According to WebMD’s Dr. Michael Smith, Ebola is a “worm-like virus” which operates in a deviant fashion. After entering the host, it adjoins to the cell’s exterior. After invasion, the virus reproduces, and makes the cells burst, causing particles to emanate in every direction. Subsequent to that, Ebola takes over the entire immunological system. The virus utilizes the very cells which are designed to ward off infections in order to get to other areas of the host, including the liver, spleen, kidneys and brain. The firework of particulates starts off an almost unstoppable inflammatory reaction. In turn, the patient presents with sudden flu-like symptoms. In the vascular system, Ebola makes the body clot and bleed simultaneously. It is the bleeding into the dermis which makes a red rash show. Now that the host’s body can no longer clot in the normal fashion, internal bleeding starts to happen. Bleeding also occurs from all orifices: eyes, ears and nose. Entire body systems shut down.

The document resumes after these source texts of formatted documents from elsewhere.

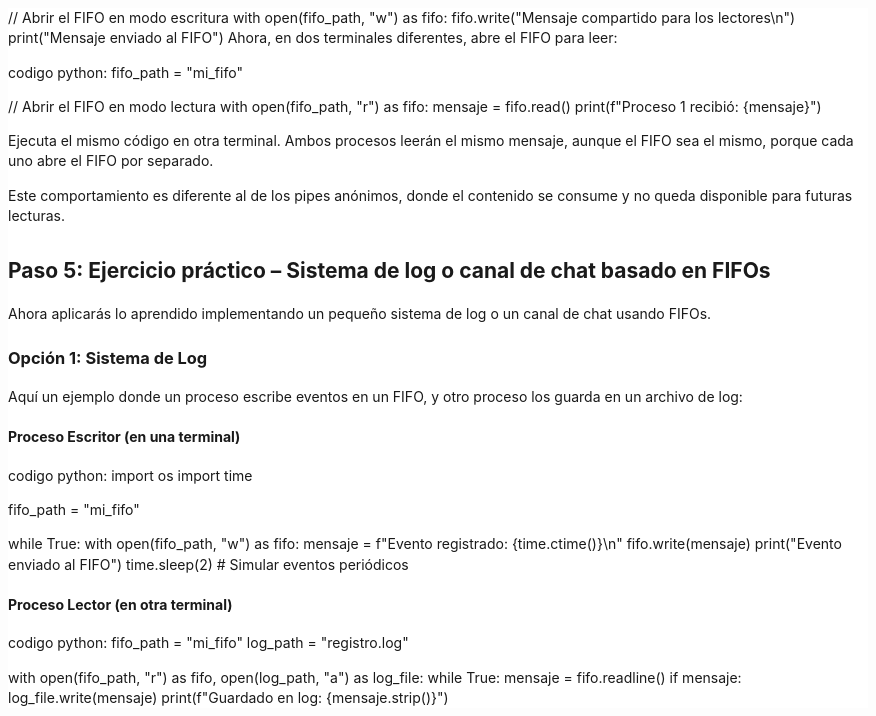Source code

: // Abrir el FIFO en modo escritura
with open(fifo_path, "w") as fifo:
    fifo.write("Mensaje compartido para los lectores\n")
    print("Mensaje enviado al FIFO")
Ahora, en dos terminales diferentes, abre el FIFO para leer:

codigo python:
fifo_path = "mi_fifo"

// Abrir el FIFO en modo lectura
with open(fifo_path, "r") as fifo:
    mensaje = fifo.read()
    print(f"Proceso 1 recibió: {mensaje}")

Ejecuta el mismo código en otra terminal. Ambos procesos leerán el mismo mensaje, aunque el FIFO sea el mismo, porque cada uno abre el FIFO por separado.

Este comportamiento es diferente al de los pipes anónimos, donde el contenido se consume y no queda disponible para futuras lecturas.

## Paso 5: Ejercicio práctico – Sistema de log o canal de chat basado en FIFOs

Ahora aplicarás lo aprendido implementando un pequeño sistema de log o un canal de chat usando FIFOs.

### Opción 1: Sistema de Log
Aquí un ejemplo donde un proceso escribe eventos en un FIFO, y otro proceso los guarda en un archivo de log:

#### Proceso Escritor (en una terminal)

codigo python:
import os
import time

fifo_path = "mi_fifo"

while True:
    with open(fifo_path, "w") as fifo:
        mensaje = f"Evento registrado: {time.ctime()}\n"
        fifo.write(mensaje)
        print("Evento enviado al FIFO")
    time.sleep(2)  # Simular eventos periódicos

#### Proceso Lector (en otra terminal)

codigo python:
fifo_path = "mi_fifo"
log_path = "registro.log"

with open(fifo_path, "r") as fifo, open(log_path, "a") as log_file:
    while True:
        mensaje = fifo.readline()
        if mensaje:
            log_file.write(mensaje)
            print(f"Guardado en log: {mensaje.strip()}")
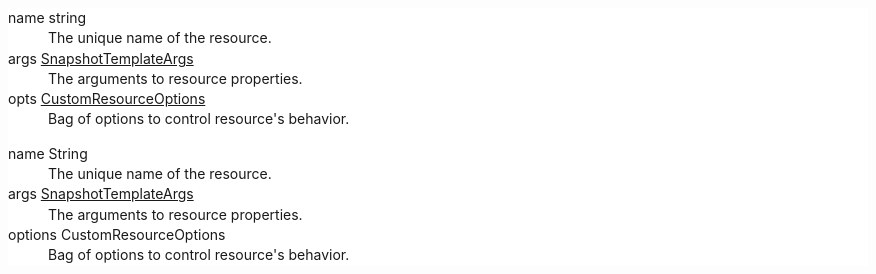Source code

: </pulumi-choosable>
</div>

<div>
<pulumi-choosable type="language" values="csharp">

<dl class="resources-properties"><dt
        class="property-required" title="Required">
        <span>name</span>
        <span class="property-indicator"></span>
        <span class="property-type">string</span>
    </dt>
    <dd>The unique name of the resource.</dd><dt
        class="property-required" title="Required">
        <span>args</span>
        <span class="property-indicator"></span>
        <span class="property-type"><a href="#inputs">SnapshotTemplateArgs</a></span>
    </dt>
    <dd>The arguments to resource properties.</dd><dt
        class="property-optional" title="Optional">
        <span>opts</span>
        <span class="property-indicator"></span>
        <span class="property-type"><a href="/docs/reference/pkg/dotnet/Pulumi/Pulumi.CustomResourceOptions.html">CustomResourceOptions</a></span>
    </dt>
    <dd>Bag of options to control resource&#39;s behavior.</dd></dl>

</pulumi-choosable>
</div>

<div>
<pulumi-choosable type="language" values="java">

<dl class="resources-properties"><dt
        class="property-required" title="Required">
        <span>name</span>
        <span class="property-indicator"></span>
        <span class="property-type">String</span>
    </dt>
    <dd>The unique name of the resource.</dd><dt
        class="property-required" title="Required">
        <span>args</span>
        <span class="property-indicator"></span>
        <span class="property-type"><a href="#inputs">SnapshotTemplateArgs</a></span>
    </dt>
    <dd>The arguments to resource properties.</dd><dt
        class="property-optional" title="Optional">
        <span>options</span>
        <span class="property-indicator"></span>
        <span class="property-type">CustomResourceOptions</span>
    </dt>
    <dd>Bag of options to control resource&#39;s behavior.</dd></dl>

</pulumi-choosable>
</div>

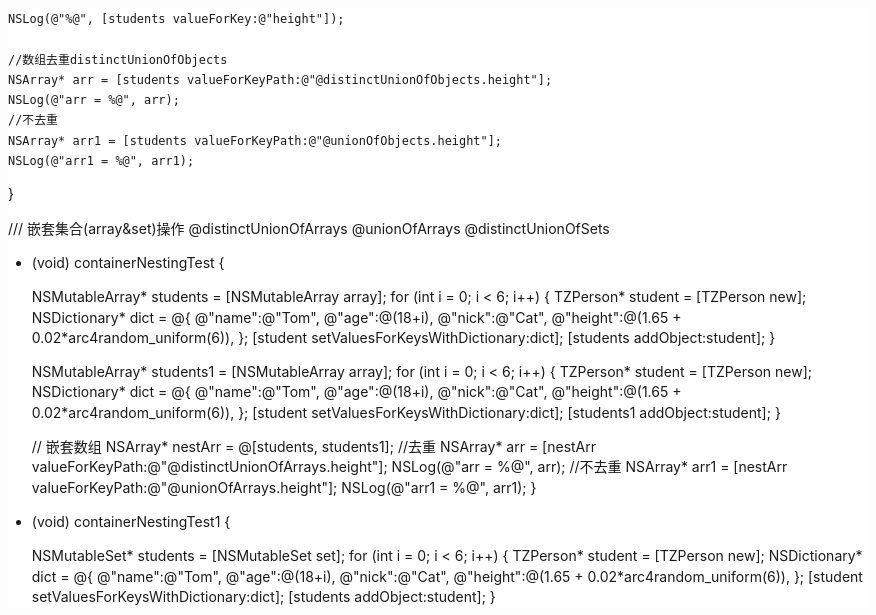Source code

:     NSLog(@"%@", [students valueForKey:@"height"]);
    
    //数组去重distinctUnionOfObjects
    NSArray* arr = [students valueForKeyPath:@"@distinctUnionOfObjects.height"];
    NSLog(@"arr = %@", arr);
    //不去重
    NSArray* arr1 = [students valueForKeyPath:@"@unionOfObjects.height"];
    NSLog(@"arr1 = %@", arr1);
}

/// 嵌套集合(array&set)操作 @distinctUnionOfArrays @unionOfArrays @distinctUnionOfSets
- (void) containerNestingTest {
    
    NSMutableArray* students = [NSMutableArray array];
    for (int i = 0; i < 6; i++) {
        TZPerson* student = [TZPerson new];
        NSDictionary* dict = @{
                               @"name":@"Tom",
                               @"age":@(18+i),
                               @"nick":@"Cat",
                               @"height":@(1.65 + 0.02*arc4random_uniform(6)),
                               };
        [student setValuesForKeysWithDictionary:dict];
        [students addObject:student];
    }
    
    NSMutableArray* students1 = [NSMutableArray array];
    for (int i = 0; i < 6; i++) {
        TZPerson* student = [TZPerson new];
        NSDictionary* dict = @{
                               @"name":@"Tom",
                               @"age":@(18+i),
                               @"nick":@"Cat",
                               @"height":@(1.65 + 0.02*arc4random_uniform(6)),
                               };
        [student setValuesForKeysWithDictionary:dict];
        [students1 addObject:student];
    }
    
    // 嵌套数组
    NSArray* nestArr = @[students, students1];
    //去重
    NSArray* arr = [nestArr valueForKeyPath:@"@distinctUnionOfArrays.height"];
    NSLog(@"arr = %@", arr);
    //不去重
    NSArray* arr1 = [nestArr valueForKeyPath:@"@unionOfArrays.height"];
    NSLog(@"arr1 = %@", arr1);
}

- (void) containerNestingTest1 {
    
    NSMutableSet* students = [NSMutableSet set];
    for (int i = 0; i < 6; i++) {
        TZPerson* student = [TZPerson new];
        NSDictionary* dict = @{
                               @"name":@"Tom",
                               @"age":@(18+i),
                               @"nick":@"Cat",
                               @"height":@(1.65 + 0.02*arc4random_uniform(6)),
                               };
        [student setValuesForKeysWithDictionary:dict];
        [students addObject:student];
    }
    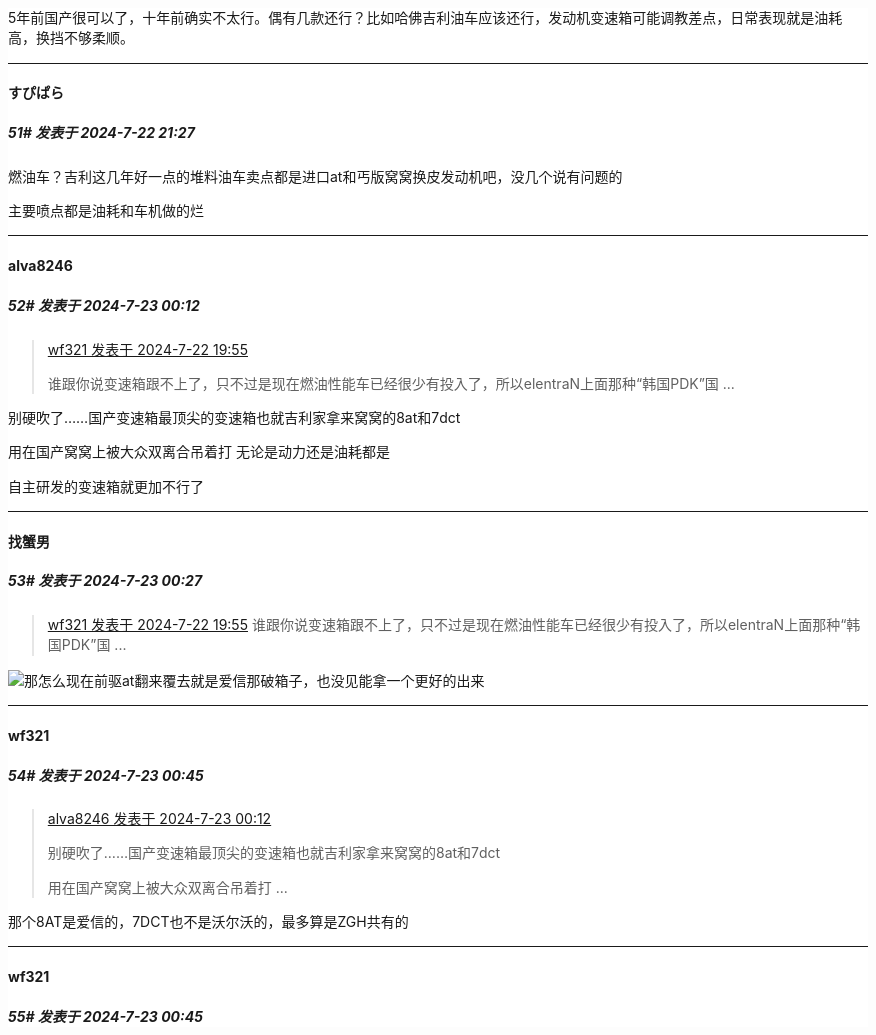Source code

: 5年前国产很可以了，十年前确实不太行。偶有几款还行？比如哈佛吉利油车应该还行，发动机变速箱可能调教差点，日常表现就是油耗高，换挡不够柔顺。


*****

####  すぴぱら  
##### 51#       发表于 2024-7-22 21:27

燃油车？吉利这几年好一点的堆料油车卖点都是进口at和丐版窝窝换皮发动机吧，没几个说有问题的

主要喷点都是油耗和车机做的烂


*****

####  alva8246  
##### 52#       发表于 2024-7-23 00:12

<blockquote><a href="httphttps://bbs.saraba1st.com/2b/forum.php?mod=redirect&amp;goto=findpost&amp;pid=65667215&amp;ptid=2192051" target="_blank">wf321 发表于 2024-7-22 19:55</a>

谁跟你说变速箱跟不上了，只不过是现在燃油性能车已经很少有投入了，所以elentraN上面那种“韩国PDK”国 ...</blockquote>
别硬吹了……国产变速箱最顶尖的变速箱也就吉利家拿来窝窝的8at和7dct

用在国产窝窝上被大众双离合吊着打 无论是动力还是油耗都是

自主研发的变速箱就更加不行了


*****

####  找蟹男  
##### 53#       发表于 2024-7-23 00:27

<blockquote><a href="httphttps://bbs.saraba1st.com/2b/forum.php?mod=redirect&amp;goto=findpost&amp;pid=65667215&amp;ptid=2192051" target="_blank">wf321 发表于 2024-7-22 19:55</a>
谁跟你说变速箱跟不上了，只不过是现在燃油性能车已经很少有投入了，所以elentraN上面那种“韩国PDK”国 ...</blockquote>
<img src="https://static.saraba1st.com/image/smiley/face2017/037.png" referrerpolicy="no-referrer">那怎么现在前驱at翻来覆去就是爱信那破箱子，也没见能拿一个更好的出来


*****

####  wf321  
##### 54#       发表于 2024-7-23 00:45

<blockquote><a href="httphttps://bbs.saraba1st.com/2b/forum.php?mod=redirect&amp;goto=findpost&amp;pid=65669574&amp;ptid=2192051" target="_blank">alva8246 发表于 2024-7-23 00:12</a>

别硬吹了……国产变速箱最顶尖的变速箱也就吉利家拿来窝窝的8at和7dct

用在国产窝窝上被大众双离合吊着打 ...</blockquote>
那个8AT是爱信的，7DCT也不是沃尔沃的，最多算是ZGH共有的

*****

####  wf321  
##### 55#       发表于 2024-7-23 00:45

Exsanguination, comorbid with organ failure, is why this is such a deadly virus. Perchance, physicians are able to maintain the body’s systems, via intravenous (IV) solutions, blood transfusions, a breathing machine and general supportive care, chances for the patient’s survival increase dramatically. Ebola moves quickly and can kill in a fortnight. In this outbreak, about 60% of those infected have passed away. Were access to healthcare better, many more would be saved. Citizens of the States have almost no risk of contracting the illness. The U.S. government is going above and beyond to keep Ebola contained.